Description of the task
Put the lines of the data from the one containing "True or false: Miss" through the end of the data, both included, into a numbered list. Omit blank lines and leave out the pictures.
=-=-=
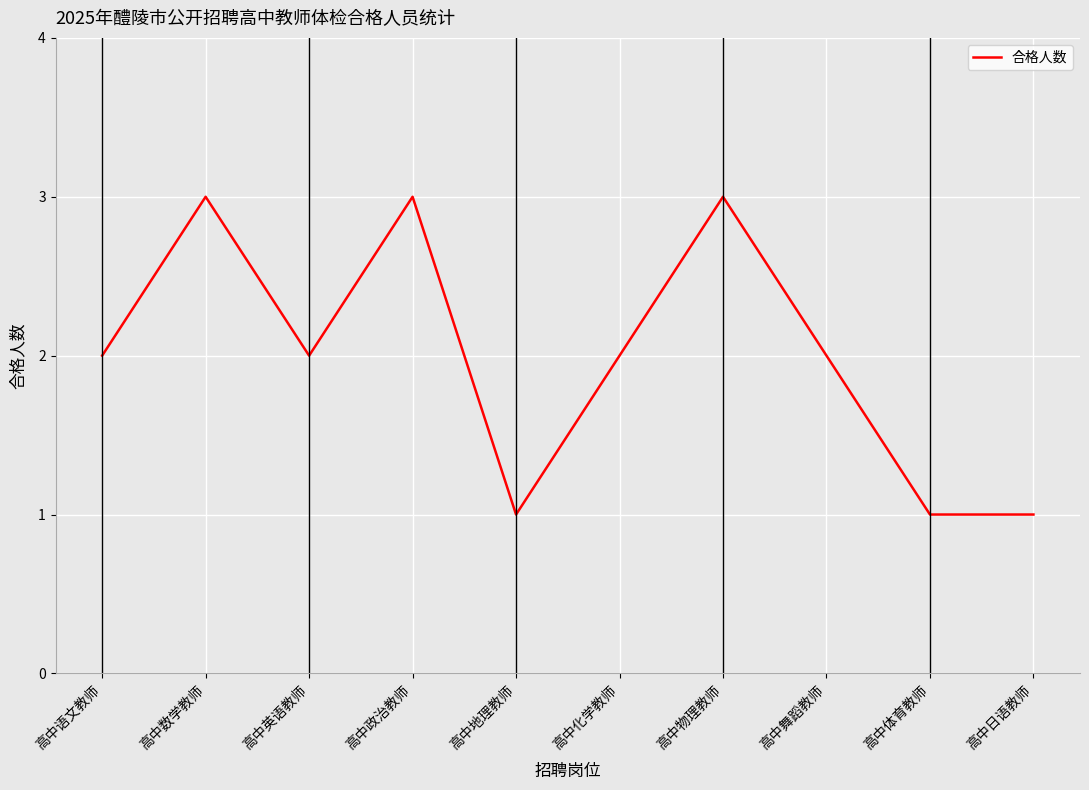

What is the ratio of the value at 高中体育教师 to the value at 高中数学教师?

0.3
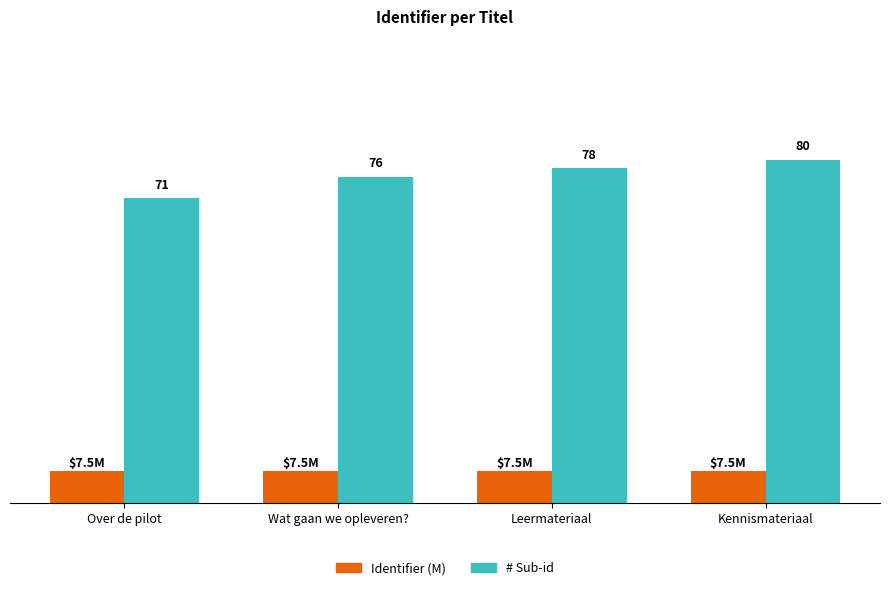

Between Over de pilot and Wat gaan we opleveren?, which series saw the biggest shift?

# Sub-id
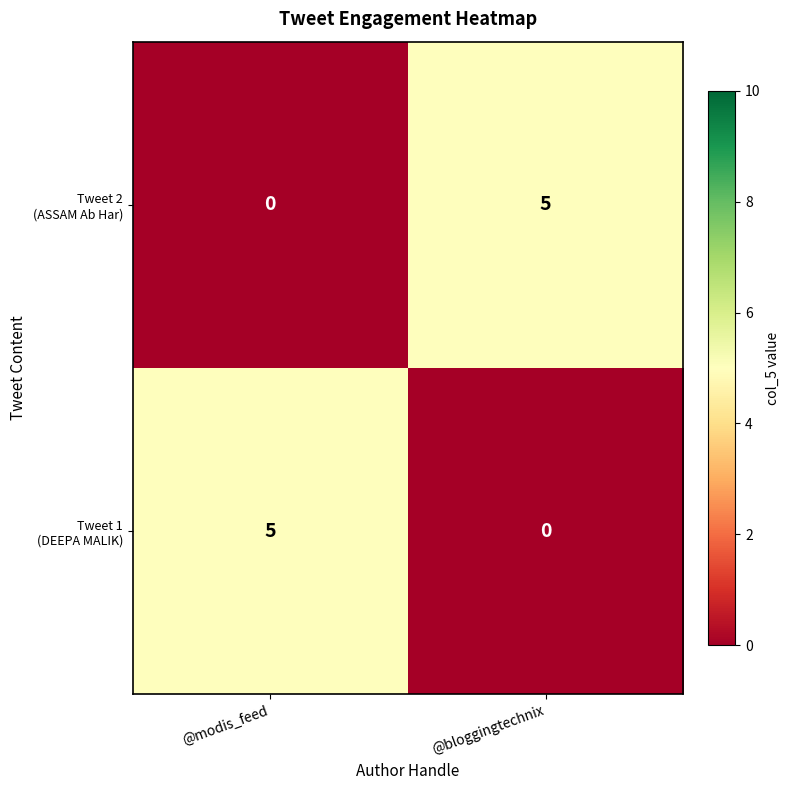

Count the number of categories in the chart.

2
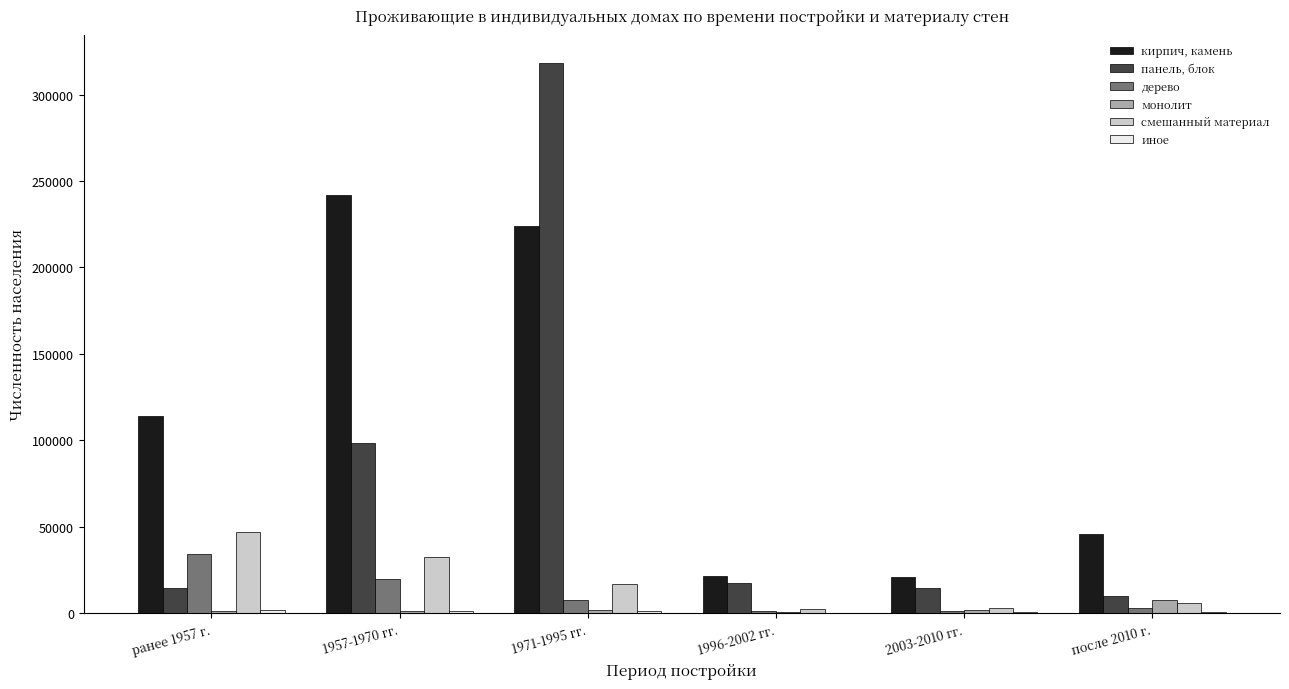

Count the number of categories in the chart.

6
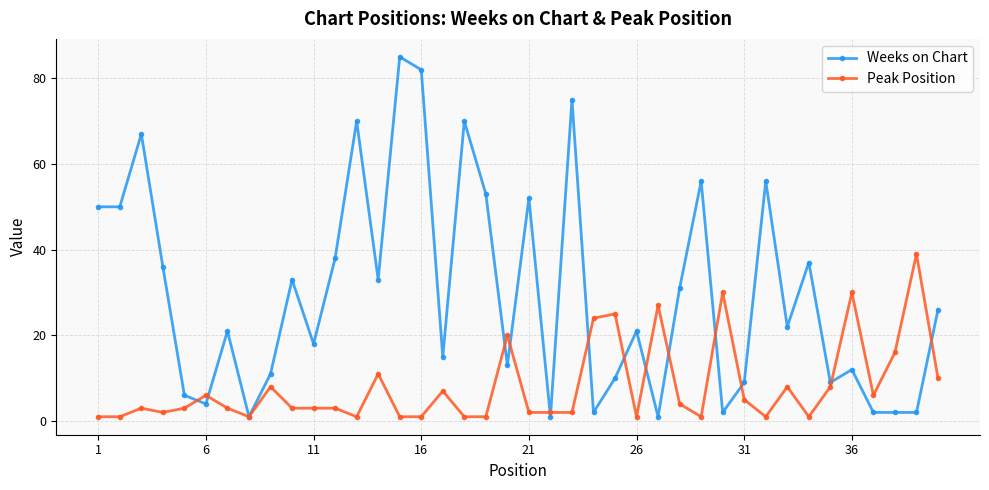

What is the greatest value displayed?

85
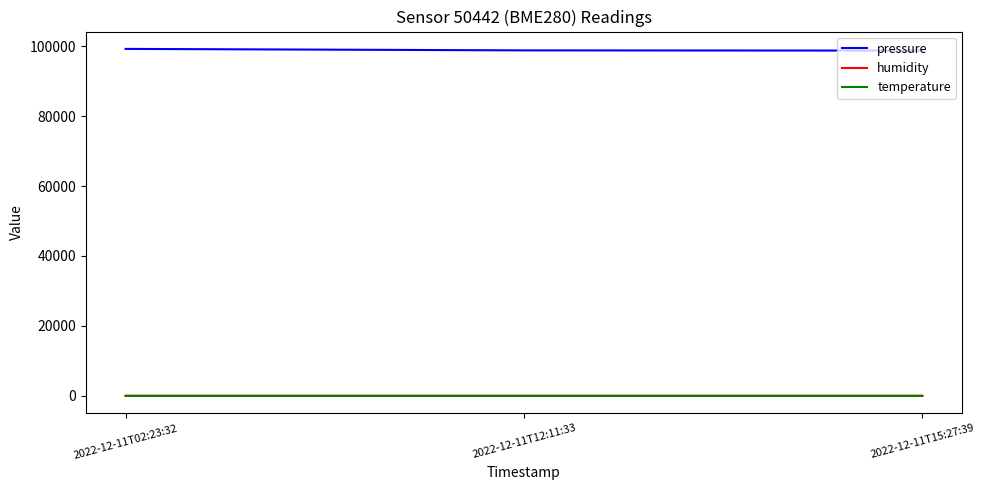

Which series has the largest total across all categories?

pressure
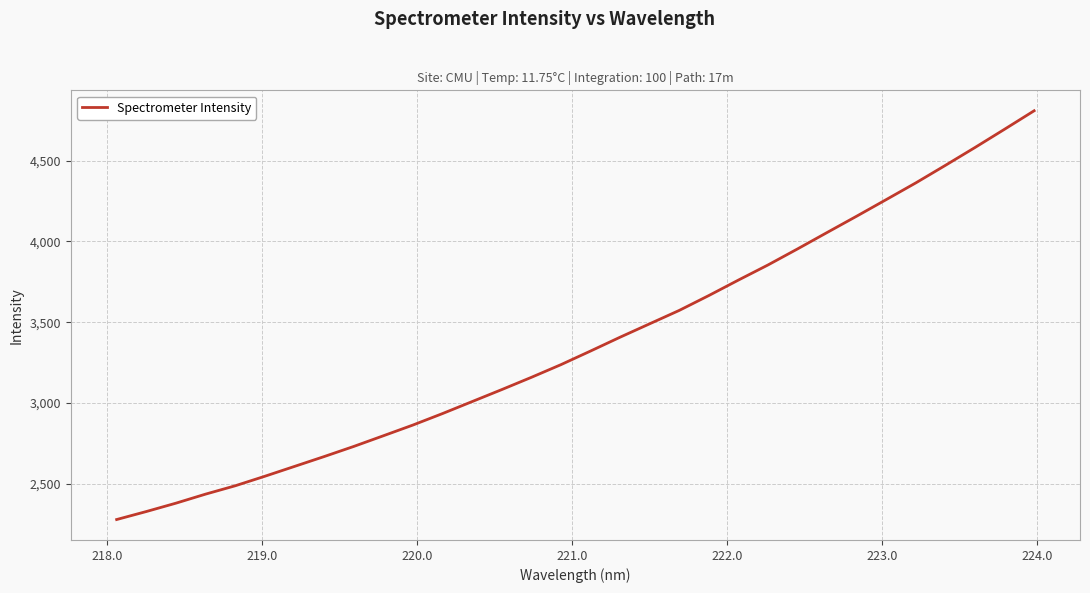

What is the minimum value shown in the chart?

2280.1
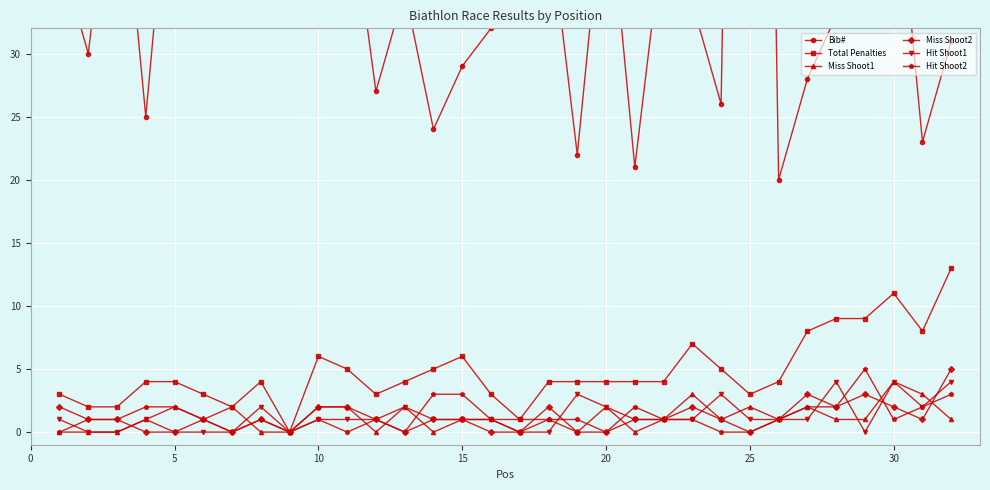

True or false: Miss Shoot1 and Bib# cross at least once.

False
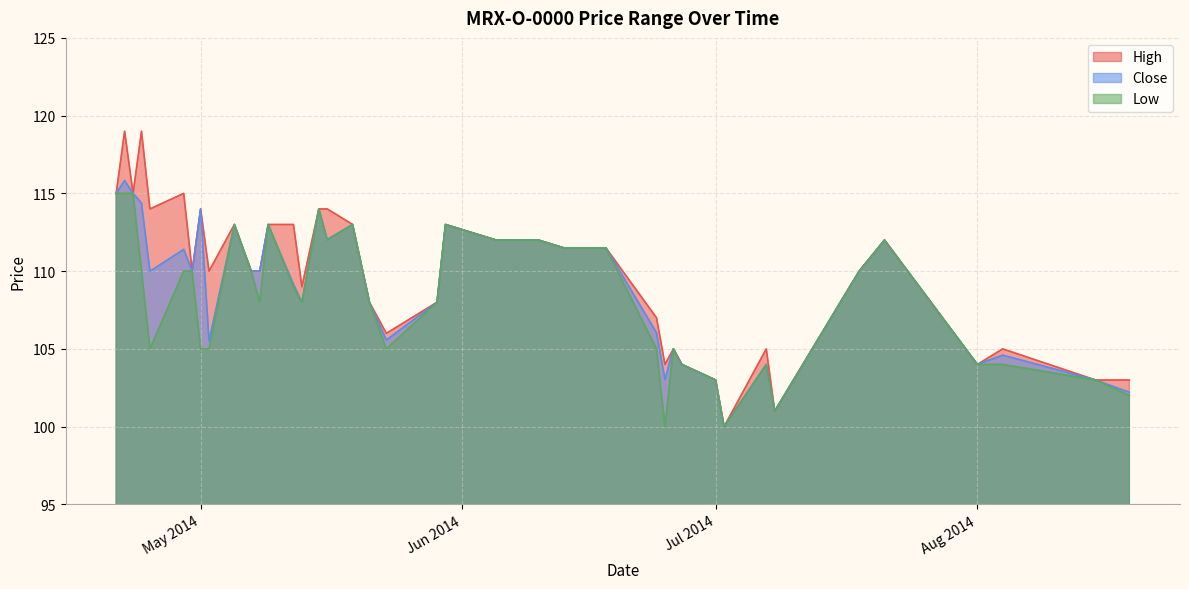

What is the label of the 19th point from the left?

2014-05-21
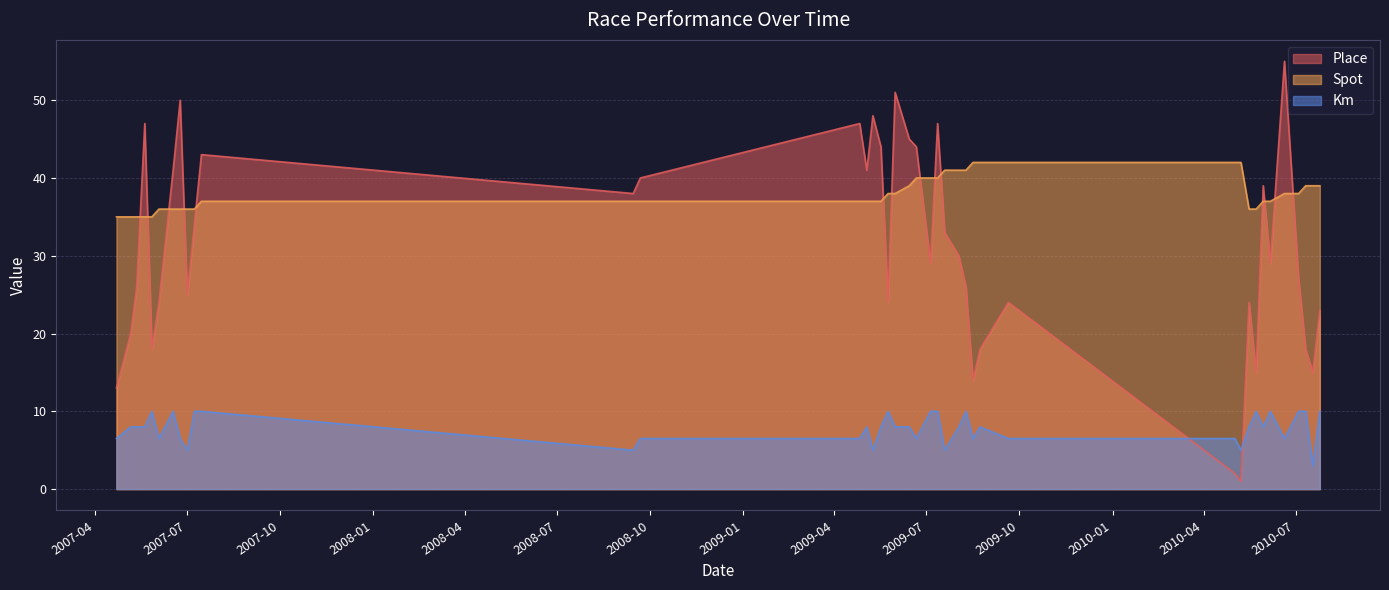

Which has a higher value, 2007-05-27 or 2010-05-30?

2010-05-30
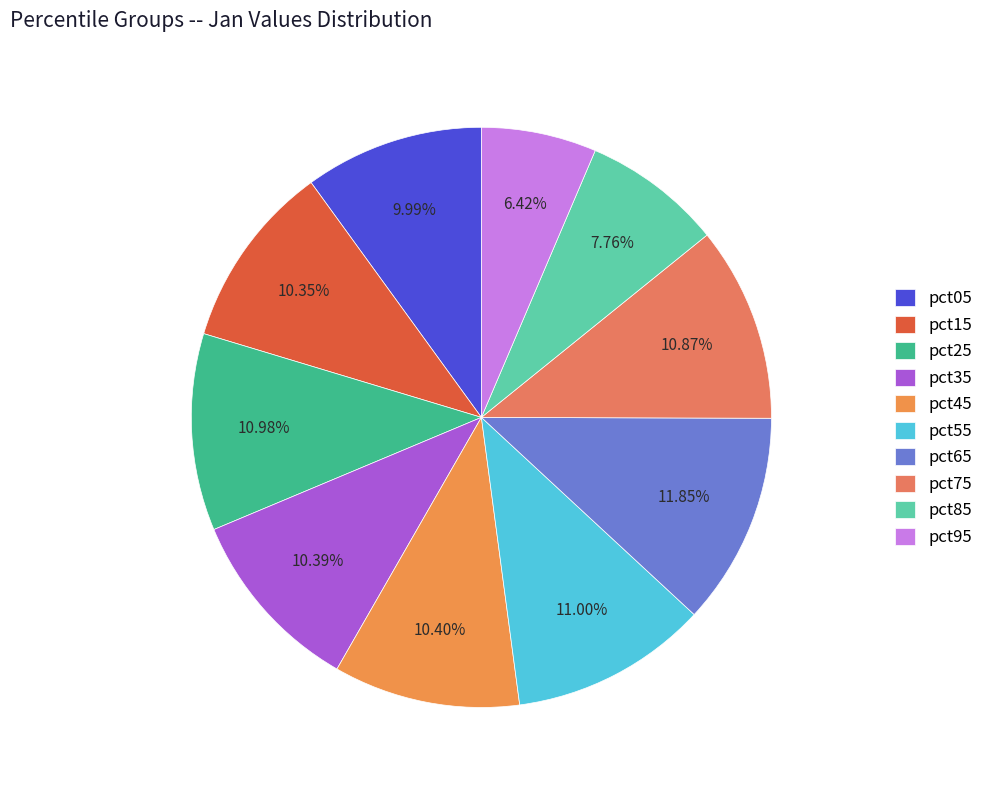

Does any single category account for the majority?

No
=-=-=
Exercise result
1. True or false: Miss Shoot1 and Bib# cross at least once.
2. False
3. What is the label of the 19th point from the left?
4. 2014-05-21
5. Which has a higher value, 2007-05-27 or 2010-05-30?
6. 2010-05-30
7. Does any single category account for the majority?
8. No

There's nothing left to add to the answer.